Start of Block

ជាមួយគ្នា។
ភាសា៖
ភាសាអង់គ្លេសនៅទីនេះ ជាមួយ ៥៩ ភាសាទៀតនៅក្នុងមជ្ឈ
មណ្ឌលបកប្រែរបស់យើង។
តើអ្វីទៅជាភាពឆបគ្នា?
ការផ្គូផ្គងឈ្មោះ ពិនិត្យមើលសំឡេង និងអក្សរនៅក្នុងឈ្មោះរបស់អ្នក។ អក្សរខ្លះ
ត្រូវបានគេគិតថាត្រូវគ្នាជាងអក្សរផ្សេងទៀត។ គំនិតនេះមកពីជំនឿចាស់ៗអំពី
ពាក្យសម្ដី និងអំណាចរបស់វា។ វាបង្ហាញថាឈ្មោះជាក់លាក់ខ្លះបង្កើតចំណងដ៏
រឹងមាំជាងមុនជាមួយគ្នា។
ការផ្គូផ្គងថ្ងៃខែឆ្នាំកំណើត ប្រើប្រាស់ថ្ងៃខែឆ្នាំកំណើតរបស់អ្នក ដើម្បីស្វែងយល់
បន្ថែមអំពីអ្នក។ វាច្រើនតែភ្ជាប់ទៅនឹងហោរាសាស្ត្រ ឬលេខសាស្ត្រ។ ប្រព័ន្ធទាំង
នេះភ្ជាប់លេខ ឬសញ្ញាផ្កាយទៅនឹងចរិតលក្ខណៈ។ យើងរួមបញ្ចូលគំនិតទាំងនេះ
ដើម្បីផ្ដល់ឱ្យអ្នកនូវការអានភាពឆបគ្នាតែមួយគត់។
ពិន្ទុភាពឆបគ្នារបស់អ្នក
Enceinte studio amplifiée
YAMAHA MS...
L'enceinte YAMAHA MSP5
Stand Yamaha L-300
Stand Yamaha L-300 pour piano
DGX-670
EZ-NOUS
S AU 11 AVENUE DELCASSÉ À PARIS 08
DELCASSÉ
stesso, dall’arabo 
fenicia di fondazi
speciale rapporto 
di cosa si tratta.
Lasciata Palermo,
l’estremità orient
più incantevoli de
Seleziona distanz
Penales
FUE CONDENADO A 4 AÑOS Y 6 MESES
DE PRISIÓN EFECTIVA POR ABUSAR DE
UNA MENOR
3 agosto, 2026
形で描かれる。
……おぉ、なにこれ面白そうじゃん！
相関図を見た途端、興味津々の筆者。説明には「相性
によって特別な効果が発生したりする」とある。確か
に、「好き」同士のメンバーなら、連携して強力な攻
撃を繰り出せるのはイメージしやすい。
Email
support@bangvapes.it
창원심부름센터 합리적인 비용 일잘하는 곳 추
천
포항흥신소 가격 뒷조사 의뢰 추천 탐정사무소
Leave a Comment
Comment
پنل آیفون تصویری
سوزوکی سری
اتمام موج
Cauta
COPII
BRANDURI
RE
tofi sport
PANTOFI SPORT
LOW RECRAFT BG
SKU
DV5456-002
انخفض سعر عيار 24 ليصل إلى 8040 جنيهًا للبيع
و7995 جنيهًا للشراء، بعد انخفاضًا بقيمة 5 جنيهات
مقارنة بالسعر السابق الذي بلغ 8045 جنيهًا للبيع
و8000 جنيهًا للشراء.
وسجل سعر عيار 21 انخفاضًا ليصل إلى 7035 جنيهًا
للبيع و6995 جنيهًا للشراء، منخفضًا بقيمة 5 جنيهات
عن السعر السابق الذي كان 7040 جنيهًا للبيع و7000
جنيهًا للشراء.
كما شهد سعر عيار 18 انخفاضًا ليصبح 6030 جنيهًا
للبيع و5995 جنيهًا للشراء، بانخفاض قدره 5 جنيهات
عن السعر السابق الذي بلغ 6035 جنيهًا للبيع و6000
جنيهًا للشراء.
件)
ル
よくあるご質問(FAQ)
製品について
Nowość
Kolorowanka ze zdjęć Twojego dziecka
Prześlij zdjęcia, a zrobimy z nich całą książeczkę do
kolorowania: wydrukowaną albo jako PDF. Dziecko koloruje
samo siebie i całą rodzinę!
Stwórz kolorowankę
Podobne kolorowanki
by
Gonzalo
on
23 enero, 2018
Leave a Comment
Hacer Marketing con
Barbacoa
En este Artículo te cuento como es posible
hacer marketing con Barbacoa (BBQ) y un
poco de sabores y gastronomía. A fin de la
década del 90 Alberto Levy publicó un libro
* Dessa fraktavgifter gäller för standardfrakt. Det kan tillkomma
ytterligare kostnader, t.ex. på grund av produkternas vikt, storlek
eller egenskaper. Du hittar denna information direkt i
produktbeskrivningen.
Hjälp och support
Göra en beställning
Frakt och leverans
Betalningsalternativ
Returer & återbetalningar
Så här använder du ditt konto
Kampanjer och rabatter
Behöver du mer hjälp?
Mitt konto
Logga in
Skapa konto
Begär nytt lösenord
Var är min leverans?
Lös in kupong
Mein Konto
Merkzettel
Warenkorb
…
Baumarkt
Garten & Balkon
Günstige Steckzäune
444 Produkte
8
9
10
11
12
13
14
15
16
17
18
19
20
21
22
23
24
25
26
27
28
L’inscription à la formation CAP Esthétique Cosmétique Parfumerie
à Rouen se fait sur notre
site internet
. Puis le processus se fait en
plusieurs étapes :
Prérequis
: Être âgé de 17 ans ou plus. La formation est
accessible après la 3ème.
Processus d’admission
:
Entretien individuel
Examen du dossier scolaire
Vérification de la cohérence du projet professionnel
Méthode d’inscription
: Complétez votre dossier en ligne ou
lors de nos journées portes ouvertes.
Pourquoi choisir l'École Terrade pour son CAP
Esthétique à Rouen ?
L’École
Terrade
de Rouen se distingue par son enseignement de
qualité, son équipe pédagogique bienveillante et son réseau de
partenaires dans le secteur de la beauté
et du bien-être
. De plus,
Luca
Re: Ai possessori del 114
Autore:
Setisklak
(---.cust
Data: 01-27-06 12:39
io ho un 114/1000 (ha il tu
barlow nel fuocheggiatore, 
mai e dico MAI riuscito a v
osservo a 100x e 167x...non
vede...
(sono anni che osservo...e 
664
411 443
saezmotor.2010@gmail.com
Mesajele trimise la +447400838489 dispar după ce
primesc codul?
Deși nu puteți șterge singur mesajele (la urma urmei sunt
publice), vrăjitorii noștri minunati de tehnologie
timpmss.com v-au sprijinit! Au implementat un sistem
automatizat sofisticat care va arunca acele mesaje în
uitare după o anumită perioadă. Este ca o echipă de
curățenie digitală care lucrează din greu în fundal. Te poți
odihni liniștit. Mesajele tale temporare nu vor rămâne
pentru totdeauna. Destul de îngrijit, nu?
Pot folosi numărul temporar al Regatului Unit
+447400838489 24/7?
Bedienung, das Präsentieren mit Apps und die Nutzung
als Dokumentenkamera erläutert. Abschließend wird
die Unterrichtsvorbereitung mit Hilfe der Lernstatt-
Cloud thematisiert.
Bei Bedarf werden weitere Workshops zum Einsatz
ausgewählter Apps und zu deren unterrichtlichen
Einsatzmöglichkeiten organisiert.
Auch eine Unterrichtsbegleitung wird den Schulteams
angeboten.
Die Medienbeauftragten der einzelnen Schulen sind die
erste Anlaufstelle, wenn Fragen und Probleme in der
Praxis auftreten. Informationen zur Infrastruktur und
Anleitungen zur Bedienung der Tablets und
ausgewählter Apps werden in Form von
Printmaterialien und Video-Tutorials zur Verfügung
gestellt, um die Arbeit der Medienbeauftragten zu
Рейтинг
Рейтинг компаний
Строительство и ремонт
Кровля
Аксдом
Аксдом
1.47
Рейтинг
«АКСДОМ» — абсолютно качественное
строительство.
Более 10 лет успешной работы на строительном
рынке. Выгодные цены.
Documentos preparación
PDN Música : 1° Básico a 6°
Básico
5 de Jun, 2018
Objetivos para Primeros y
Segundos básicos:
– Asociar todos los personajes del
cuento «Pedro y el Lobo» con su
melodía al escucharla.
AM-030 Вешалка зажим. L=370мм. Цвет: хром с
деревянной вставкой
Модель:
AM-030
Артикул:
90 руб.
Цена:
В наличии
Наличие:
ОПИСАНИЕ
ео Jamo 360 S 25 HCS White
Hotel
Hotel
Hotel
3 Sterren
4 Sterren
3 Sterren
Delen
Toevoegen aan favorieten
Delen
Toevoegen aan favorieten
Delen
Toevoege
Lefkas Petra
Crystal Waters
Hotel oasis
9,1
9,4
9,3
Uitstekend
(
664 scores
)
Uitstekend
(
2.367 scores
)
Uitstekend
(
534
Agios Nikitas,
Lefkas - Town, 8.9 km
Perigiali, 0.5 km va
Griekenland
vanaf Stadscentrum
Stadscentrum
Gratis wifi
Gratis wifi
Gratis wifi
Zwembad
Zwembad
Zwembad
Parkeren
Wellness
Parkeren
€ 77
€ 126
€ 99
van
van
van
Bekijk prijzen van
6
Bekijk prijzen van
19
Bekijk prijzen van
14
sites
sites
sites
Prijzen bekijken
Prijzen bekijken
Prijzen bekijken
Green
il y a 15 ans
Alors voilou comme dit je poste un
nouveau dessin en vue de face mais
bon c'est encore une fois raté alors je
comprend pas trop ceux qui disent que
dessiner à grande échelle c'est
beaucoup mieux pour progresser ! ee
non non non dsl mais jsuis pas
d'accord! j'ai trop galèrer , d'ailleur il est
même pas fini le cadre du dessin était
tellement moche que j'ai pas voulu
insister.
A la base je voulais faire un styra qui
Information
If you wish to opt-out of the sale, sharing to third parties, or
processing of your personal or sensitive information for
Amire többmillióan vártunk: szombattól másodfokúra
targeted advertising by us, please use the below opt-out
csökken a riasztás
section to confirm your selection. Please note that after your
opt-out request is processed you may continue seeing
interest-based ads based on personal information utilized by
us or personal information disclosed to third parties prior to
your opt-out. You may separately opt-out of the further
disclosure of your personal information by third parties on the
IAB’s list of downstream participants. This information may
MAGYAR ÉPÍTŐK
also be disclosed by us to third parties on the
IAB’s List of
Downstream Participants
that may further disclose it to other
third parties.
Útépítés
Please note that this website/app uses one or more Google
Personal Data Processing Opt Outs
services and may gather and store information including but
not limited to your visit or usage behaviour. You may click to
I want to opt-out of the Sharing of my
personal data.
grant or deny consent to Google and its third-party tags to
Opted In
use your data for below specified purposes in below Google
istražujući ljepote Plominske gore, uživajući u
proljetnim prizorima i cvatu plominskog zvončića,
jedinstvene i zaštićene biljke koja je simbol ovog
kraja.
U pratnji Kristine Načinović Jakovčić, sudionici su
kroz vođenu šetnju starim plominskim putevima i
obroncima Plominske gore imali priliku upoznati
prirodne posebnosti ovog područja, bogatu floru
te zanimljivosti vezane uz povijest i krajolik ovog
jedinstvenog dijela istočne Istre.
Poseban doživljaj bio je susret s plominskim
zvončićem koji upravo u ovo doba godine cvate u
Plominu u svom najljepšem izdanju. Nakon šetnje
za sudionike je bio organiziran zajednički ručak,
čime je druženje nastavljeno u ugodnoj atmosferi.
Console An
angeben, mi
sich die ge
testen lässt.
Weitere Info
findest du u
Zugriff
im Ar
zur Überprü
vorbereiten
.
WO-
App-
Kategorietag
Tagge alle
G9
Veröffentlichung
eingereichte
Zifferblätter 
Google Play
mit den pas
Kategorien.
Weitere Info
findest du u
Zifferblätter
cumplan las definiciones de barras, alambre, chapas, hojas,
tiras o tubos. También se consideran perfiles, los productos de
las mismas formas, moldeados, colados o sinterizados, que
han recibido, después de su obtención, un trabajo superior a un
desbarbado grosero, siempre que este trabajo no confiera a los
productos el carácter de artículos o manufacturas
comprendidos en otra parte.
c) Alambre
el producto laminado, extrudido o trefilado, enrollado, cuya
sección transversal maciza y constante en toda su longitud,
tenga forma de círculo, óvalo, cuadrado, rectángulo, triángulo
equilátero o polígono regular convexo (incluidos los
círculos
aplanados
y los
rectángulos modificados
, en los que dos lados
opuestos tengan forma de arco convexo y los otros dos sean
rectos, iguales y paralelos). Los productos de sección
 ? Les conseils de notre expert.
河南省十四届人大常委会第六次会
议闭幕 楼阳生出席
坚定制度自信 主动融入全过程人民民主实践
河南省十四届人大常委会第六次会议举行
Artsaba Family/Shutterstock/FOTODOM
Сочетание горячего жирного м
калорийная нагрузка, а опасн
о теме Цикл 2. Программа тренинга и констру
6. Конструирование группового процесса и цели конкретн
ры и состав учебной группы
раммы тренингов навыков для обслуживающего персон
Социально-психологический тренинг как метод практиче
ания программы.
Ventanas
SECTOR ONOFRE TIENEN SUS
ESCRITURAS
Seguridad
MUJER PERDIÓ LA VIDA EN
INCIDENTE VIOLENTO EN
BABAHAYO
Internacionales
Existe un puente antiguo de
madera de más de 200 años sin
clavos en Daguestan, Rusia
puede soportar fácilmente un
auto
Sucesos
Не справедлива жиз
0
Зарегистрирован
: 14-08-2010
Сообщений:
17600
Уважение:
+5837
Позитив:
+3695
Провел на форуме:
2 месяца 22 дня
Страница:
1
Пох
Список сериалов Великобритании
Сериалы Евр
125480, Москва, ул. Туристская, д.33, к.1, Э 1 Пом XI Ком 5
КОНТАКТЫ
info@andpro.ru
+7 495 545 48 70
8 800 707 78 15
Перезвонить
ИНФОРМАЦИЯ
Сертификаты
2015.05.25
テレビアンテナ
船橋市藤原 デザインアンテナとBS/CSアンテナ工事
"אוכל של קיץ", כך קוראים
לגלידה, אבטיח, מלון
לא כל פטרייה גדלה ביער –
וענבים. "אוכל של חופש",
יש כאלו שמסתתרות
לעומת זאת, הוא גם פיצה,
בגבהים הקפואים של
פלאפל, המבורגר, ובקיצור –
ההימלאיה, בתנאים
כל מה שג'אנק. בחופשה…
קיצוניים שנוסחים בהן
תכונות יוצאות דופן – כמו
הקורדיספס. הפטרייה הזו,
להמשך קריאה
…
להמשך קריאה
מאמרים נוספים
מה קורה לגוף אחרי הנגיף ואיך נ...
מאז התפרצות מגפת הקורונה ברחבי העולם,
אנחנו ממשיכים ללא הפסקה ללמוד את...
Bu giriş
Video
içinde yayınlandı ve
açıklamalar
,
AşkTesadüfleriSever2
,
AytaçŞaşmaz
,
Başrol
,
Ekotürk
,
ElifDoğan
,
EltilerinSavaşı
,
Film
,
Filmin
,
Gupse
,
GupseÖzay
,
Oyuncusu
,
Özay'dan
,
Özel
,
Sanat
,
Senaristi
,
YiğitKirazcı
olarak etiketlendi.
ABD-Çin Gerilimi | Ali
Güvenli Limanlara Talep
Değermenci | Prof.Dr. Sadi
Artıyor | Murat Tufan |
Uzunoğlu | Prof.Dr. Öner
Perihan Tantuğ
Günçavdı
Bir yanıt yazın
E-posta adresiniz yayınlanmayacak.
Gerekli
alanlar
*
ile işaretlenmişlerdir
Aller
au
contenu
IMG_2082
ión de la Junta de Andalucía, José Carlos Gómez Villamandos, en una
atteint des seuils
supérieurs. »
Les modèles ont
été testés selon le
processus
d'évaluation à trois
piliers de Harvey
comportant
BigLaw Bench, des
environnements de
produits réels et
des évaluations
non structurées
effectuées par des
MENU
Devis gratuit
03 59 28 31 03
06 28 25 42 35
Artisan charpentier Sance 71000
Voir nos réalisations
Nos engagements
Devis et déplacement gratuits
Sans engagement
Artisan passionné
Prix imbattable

End of Block

Set down exactly, and only, the lines from the one with "BigLaw Bench, des" to the final line of the data.

#### RESPONSE TO THE EXERCISE
BigLaw Bench, des
environnements de
produits réels et
des évaluations
non structurées
effectuées par des
MENU
Devis gratuit
03 59 28 31 03
06 28 25 42 35
Artisan charpentier Sance 71000
Voir nos réalisations
Nos engagements
Devis et déplacement gratuits
Sans engagement
Artisan passionné
Prix imbattable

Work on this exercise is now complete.